• **Aim of the task**
Scan the listing beneath this sentence. Report each line with the word "centimetres".

::::::::

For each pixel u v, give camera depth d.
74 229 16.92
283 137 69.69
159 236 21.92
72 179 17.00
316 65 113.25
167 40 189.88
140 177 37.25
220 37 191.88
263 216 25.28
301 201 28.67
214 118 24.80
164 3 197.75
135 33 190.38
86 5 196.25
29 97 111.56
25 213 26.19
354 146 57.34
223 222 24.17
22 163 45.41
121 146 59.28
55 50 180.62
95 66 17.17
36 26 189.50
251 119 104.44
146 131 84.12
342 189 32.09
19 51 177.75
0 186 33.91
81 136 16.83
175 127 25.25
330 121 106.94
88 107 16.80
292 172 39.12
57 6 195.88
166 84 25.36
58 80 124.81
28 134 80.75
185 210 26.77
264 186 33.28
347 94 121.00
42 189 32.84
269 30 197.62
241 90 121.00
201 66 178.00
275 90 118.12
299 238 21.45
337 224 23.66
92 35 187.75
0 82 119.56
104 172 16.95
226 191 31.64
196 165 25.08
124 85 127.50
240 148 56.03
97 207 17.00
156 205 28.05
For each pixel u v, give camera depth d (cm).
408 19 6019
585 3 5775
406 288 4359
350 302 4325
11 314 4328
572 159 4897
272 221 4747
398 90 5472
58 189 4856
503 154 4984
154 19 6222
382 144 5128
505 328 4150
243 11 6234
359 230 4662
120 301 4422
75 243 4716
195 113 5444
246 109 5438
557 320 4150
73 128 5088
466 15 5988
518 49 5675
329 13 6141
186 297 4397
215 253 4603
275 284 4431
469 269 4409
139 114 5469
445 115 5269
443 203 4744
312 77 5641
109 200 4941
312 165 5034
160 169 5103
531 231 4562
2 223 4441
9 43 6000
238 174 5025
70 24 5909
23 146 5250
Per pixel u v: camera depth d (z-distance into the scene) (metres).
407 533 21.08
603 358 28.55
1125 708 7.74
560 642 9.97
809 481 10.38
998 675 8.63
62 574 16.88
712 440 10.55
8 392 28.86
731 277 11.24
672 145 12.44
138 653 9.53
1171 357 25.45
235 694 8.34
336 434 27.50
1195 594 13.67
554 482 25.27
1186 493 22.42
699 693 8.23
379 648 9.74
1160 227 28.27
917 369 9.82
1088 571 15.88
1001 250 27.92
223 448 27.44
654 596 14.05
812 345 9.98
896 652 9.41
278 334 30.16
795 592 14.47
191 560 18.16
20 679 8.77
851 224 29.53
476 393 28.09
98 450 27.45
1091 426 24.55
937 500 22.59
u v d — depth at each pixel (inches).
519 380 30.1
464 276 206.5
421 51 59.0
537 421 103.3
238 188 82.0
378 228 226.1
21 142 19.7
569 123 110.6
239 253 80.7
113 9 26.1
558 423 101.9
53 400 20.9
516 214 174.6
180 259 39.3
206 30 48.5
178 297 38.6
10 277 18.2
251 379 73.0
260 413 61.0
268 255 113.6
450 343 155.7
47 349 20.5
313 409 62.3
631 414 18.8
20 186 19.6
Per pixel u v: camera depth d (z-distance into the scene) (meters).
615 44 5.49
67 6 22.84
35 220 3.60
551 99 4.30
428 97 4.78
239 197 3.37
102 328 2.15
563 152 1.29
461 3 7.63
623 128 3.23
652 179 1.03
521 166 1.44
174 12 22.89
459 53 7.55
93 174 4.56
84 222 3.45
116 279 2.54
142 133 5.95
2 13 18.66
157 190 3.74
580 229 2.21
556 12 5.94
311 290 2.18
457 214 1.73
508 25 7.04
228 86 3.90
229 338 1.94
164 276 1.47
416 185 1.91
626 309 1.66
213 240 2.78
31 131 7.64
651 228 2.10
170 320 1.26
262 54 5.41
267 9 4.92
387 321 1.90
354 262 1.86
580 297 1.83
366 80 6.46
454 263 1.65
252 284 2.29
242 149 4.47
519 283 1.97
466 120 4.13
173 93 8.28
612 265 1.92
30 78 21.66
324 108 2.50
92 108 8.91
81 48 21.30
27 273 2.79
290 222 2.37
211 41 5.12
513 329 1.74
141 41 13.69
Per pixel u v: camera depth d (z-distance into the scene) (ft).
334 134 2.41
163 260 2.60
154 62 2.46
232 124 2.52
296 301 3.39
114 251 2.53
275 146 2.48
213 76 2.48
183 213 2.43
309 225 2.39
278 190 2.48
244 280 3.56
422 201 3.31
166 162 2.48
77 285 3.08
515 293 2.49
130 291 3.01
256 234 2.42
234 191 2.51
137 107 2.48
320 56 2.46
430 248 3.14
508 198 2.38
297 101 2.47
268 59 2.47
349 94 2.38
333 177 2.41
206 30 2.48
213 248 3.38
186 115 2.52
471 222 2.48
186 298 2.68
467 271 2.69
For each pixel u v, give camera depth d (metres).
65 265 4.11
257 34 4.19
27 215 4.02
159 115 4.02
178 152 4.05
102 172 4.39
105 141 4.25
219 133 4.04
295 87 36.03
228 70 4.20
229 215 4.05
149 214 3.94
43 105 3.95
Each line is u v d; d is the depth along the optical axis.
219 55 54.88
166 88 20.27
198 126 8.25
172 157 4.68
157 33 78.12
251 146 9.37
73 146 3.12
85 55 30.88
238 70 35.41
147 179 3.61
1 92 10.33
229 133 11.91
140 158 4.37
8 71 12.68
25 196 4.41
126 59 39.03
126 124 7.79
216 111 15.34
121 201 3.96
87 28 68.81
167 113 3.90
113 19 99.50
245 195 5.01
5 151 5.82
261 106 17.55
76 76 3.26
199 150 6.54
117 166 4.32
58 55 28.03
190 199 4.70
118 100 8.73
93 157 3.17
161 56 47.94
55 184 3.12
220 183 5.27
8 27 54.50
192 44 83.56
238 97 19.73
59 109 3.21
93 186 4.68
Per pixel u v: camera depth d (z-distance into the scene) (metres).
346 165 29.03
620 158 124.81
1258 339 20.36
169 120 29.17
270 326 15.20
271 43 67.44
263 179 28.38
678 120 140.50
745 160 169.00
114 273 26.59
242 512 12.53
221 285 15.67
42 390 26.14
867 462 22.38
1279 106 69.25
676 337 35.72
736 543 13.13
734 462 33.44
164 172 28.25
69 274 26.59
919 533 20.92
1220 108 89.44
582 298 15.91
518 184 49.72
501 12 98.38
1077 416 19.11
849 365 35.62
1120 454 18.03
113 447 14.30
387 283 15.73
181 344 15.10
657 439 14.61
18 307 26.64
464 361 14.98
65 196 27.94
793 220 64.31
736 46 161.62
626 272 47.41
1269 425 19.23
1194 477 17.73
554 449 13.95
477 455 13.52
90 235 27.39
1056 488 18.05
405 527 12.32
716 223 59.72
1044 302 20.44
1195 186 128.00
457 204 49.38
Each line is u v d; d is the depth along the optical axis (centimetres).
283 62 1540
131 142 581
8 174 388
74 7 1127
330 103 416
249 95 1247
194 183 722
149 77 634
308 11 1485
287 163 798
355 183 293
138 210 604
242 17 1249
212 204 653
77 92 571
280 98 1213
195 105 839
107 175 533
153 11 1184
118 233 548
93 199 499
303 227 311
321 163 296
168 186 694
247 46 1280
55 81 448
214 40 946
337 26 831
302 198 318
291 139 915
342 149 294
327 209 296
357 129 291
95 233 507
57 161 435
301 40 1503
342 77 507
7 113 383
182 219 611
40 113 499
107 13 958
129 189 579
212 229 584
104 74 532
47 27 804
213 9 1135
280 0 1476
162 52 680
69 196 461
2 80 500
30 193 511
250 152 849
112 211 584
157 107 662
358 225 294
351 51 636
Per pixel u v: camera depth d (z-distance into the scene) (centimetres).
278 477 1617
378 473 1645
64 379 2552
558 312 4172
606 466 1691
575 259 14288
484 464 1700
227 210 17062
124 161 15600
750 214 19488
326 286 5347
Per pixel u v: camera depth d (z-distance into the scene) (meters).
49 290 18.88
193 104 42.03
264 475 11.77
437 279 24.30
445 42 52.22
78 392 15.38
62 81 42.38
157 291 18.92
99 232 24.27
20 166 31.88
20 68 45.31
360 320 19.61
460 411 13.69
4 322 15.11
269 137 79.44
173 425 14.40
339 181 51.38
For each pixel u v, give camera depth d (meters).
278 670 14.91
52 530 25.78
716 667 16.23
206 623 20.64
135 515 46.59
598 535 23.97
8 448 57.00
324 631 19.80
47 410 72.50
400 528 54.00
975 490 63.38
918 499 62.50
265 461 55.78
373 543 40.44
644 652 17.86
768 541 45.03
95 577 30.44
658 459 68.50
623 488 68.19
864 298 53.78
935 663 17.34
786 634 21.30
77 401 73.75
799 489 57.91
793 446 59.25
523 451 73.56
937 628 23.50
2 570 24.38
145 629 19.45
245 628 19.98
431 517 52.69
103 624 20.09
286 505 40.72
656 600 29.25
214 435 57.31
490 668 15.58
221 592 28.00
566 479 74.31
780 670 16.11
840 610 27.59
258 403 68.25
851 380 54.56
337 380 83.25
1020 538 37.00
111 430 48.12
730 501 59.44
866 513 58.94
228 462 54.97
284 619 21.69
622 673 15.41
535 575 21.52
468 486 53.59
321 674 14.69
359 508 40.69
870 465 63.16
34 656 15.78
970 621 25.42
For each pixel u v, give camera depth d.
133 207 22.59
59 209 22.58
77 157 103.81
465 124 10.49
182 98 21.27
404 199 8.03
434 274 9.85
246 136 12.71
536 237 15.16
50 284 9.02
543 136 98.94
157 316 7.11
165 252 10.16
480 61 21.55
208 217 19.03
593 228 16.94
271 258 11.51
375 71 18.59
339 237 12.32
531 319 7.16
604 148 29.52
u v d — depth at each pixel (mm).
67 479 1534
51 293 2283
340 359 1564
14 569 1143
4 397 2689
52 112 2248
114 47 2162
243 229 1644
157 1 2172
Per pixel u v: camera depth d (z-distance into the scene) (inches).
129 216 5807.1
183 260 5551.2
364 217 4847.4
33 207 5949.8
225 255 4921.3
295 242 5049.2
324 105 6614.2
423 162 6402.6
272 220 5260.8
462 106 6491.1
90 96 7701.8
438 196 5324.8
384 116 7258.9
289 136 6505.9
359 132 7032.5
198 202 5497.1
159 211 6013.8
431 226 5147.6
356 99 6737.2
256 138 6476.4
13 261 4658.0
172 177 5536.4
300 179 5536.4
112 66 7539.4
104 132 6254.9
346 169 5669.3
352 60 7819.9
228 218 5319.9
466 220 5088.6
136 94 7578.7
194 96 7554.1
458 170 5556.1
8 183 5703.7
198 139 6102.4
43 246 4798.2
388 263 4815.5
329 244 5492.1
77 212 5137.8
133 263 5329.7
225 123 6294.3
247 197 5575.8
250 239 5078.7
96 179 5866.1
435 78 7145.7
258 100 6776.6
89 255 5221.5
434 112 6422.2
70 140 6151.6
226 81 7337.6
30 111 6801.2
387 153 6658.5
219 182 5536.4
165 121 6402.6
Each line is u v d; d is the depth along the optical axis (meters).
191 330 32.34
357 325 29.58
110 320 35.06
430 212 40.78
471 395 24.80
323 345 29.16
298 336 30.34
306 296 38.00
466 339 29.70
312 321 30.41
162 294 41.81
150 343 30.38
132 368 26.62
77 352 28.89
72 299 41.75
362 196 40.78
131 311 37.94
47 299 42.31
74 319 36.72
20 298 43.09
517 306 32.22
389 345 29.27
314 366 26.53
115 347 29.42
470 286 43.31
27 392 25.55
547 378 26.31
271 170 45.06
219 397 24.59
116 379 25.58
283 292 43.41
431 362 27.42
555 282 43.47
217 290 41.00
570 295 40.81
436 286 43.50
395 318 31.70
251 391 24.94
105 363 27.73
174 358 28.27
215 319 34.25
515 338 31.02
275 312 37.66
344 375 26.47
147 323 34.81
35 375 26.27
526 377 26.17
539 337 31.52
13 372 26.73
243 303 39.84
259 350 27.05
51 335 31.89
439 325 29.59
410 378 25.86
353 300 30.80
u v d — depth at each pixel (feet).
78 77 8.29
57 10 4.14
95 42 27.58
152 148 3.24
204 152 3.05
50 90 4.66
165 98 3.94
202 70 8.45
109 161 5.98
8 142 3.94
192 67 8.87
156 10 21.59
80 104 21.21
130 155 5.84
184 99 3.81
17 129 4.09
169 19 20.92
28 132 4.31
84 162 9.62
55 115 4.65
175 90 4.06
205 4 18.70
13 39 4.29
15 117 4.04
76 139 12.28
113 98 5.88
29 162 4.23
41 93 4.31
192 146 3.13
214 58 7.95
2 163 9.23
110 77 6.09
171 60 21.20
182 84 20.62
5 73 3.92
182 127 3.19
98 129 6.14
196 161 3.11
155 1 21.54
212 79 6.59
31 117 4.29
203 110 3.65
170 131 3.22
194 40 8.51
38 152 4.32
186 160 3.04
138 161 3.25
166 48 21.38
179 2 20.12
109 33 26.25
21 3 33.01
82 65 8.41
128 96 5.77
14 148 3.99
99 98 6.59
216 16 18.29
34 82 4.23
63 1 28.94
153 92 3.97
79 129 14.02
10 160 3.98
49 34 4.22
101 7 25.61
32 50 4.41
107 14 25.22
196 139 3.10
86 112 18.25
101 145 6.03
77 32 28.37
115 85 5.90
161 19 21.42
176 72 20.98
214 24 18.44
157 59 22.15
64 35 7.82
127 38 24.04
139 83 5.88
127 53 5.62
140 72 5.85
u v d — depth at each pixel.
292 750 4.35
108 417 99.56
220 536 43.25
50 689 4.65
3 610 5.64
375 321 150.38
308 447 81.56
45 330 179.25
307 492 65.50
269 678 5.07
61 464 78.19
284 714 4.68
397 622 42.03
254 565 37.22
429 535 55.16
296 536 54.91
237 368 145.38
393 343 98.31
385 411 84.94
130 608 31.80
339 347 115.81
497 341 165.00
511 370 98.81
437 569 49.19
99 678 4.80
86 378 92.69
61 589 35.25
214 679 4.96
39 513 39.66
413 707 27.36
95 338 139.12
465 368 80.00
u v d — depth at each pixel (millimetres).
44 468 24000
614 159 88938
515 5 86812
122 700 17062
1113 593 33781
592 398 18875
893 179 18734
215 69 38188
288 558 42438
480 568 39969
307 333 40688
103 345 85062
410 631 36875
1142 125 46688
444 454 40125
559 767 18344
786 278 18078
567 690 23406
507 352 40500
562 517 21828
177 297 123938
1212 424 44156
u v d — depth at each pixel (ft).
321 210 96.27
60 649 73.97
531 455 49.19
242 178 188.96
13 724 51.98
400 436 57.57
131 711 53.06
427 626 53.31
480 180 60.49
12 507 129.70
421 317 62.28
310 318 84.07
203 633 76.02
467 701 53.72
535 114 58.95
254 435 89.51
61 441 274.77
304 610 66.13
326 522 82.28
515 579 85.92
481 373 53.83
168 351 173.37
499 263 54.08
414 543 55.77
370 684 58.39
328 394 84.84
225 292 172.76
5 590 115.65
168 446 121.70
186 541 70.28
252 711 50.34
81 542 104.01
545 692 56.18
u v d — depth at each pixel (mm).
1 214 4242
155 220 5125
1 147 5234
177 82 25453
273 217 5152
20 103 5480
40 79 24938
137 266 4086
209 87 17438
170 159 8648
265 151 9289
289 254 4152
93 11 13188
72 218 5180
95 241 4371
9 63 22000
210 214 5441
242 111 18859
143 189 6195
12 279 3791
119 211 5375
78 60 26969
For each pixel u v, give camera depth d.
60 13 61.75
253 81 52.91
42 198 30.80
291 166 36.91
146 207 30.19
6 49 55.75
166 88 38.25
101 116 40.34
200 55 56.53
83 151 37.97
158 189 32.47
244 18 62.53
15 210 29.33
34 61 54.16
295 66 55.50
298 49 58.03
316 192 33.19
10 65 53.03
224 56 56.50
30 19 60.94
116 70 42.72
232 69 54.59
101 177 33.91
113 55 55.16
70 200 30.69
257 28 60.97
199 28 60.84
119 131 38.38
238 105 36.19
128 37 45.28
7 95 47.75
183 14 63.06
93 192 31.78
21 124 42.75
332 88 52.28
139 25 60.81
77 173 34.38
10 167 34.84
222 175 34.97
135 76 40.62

::::::::

• **Task answer**
Each line is u v d; d is the depth along the optical axis (centimetres).
Per pixel u v: camera depth d (z-distance into the scene) (centimetres).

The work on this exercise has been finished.